No vivimos una transición, sino una mutación. No hay descanso ni destino; el cambio constante se ha convertido en nuestra prisión más sofisticada. Bauman lo anticipó: la fluidez perpetua, ese vértigo de lo efímero, es el mecanismo de control más perfecto. Foucault, con su implacable mirada, desnudó las maquinarias que nos observan, que nos administran mientras creemos ser libres. Pero el control ya no basta. Hemos dejado de ser humanos para convertirnos en consumidores, devoradores insaciables de bienes, sensaciones, cuerpos. Todo se ha reducido a la gratificación inmediata, la condena que, como un eco moderno de Hobbes, nos convierte en lobos para nosotros mismos. Y, sin embargo, no reconocemos esta verdad. Seguimos alimentando la vorágine que nos traga.
El ideal de paz, esa aspiración tan antigua como frágil, se ha disipado. La paz ya no es un fruto de la razón ni de la búsqueda de la verdad. ¿Qué es la verdad, si cada uno posee la suya propia?

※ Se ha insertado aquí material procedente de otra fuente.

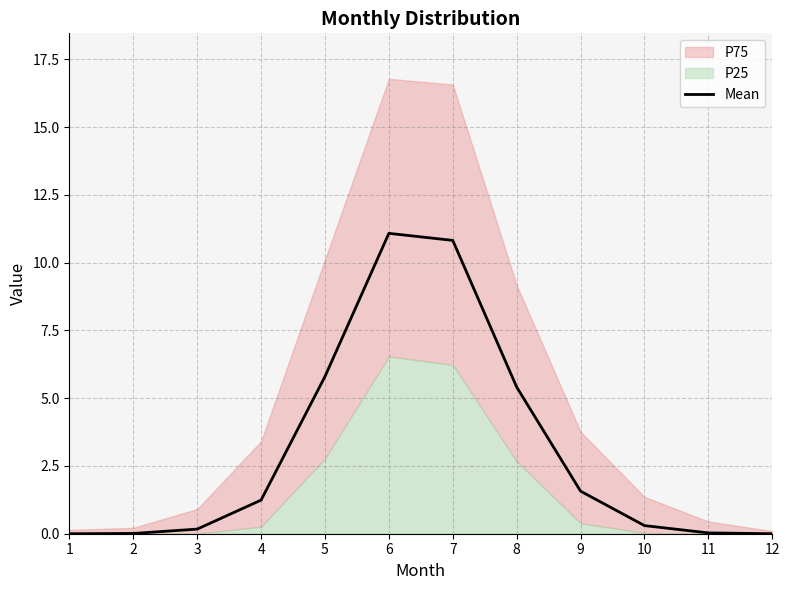

How many points are higher than both their immediate neighbors (excluding endpoints)?

1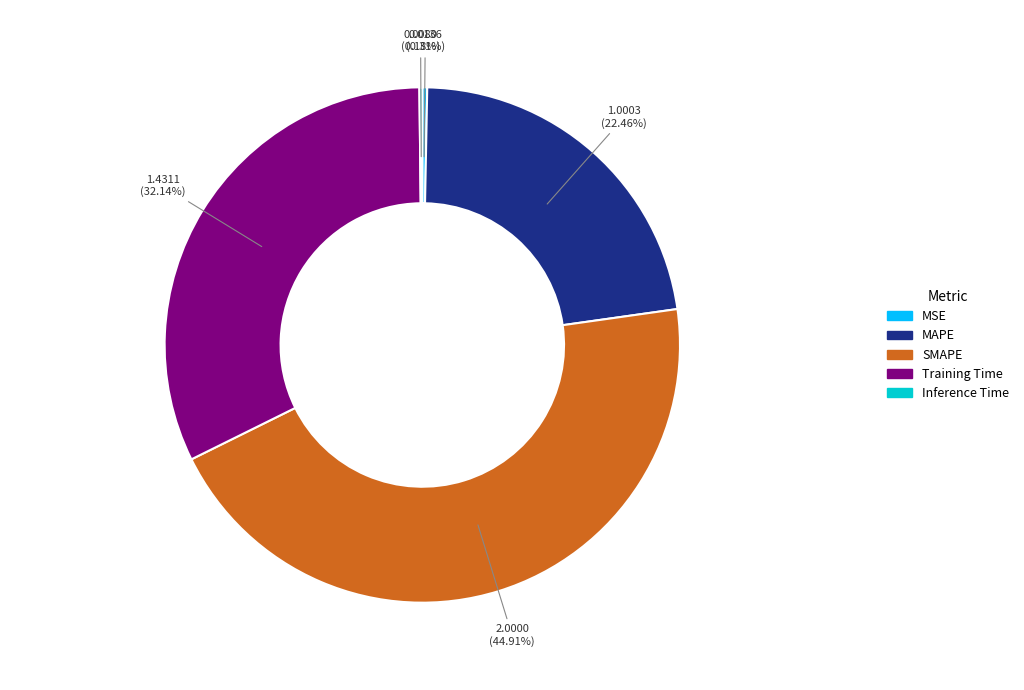

Is there any slice that represents more than half of the pie?

No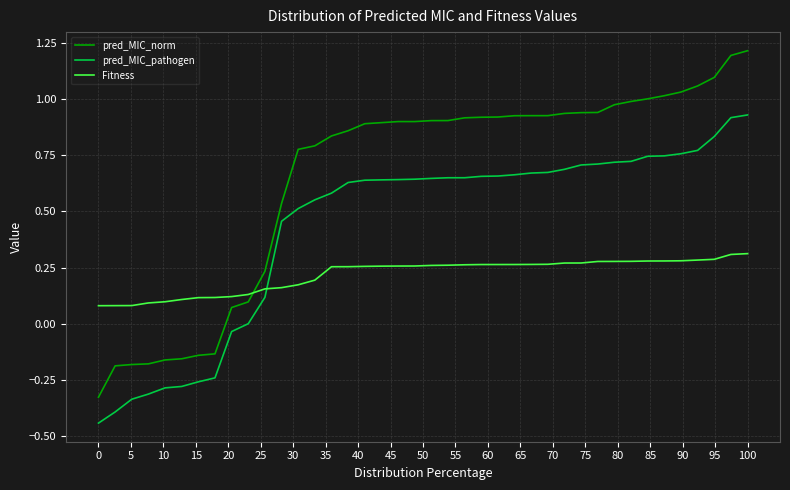

Which series has the widest spread of values?

pred_MIC_norm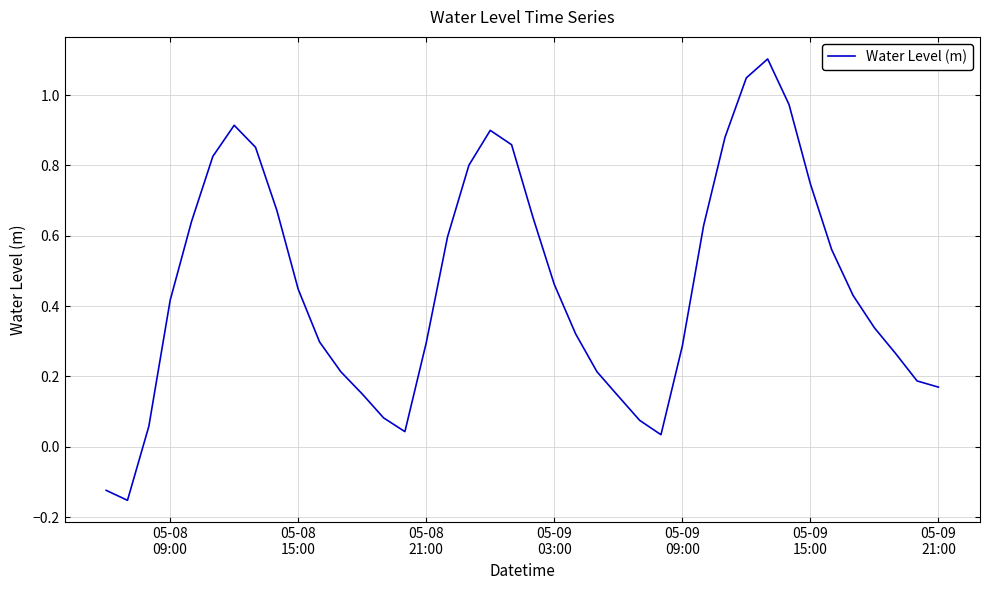

What is the maximum value shown in the chart?

1.1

Los opresores justifican el genocidio, los tiranos actúan por su ego, y nosotros, testigos ciegos, nos acogemos a la seguridad de nuestra verdad individual. Pero esta multiplicidad de “verdades” no es más que una excusa para eludir toda responsabilidad. La justicia ha sido sustituida por la justificación, por un discurso que, como una sombra, se amolda a nuestras falacias.
Nos encontramos, pues, en un teatro donde la ética es un disfraz, una máscara que elegimos según el momento. En esta farsa moral, todos somos actores: líderes, científicos, obreros, ciudadanos comunes. Participamos de una representación que ha olvidado su propósito, un juego que ya no reconoce la dignidad humana como su núcleo.
Si algo puede salvarnos, no será una revolución tecnológica ni un progreso material. Será, si acaso, un regreso a lo esencial. Y lo esencial no es otra cosa que una ética que nos trascienda, que nos vincule. Sin principios comunes, sin un fundamento moral compartido, el único destino que nos espera es la desaparición.
No se trata de esperanza, sino de resistencia. Camus lo comprendió: el absurdo no se supera, se enfrenta. No podemos esperar un mundo ordenado; debemos construir sentido en medio del caos. La única revolución posible será moral, o no será. Porque solo en la comunidad, en el reconocimiento del otro como un fin en sí mismo, en la solidaridad que nos devuelve a nuestra humanidad, podemos hallar una respuesta a la deshumanización.
El apocalipsis no será una explosión. Llegará como ha llegado ya, con nuestra indiferencia, con nuestra incapacidad para mirar al otro y reconocernos en él. Al final, no será el fuego lo que nos consuma, sino el hielo de nuestra propia indiferencia.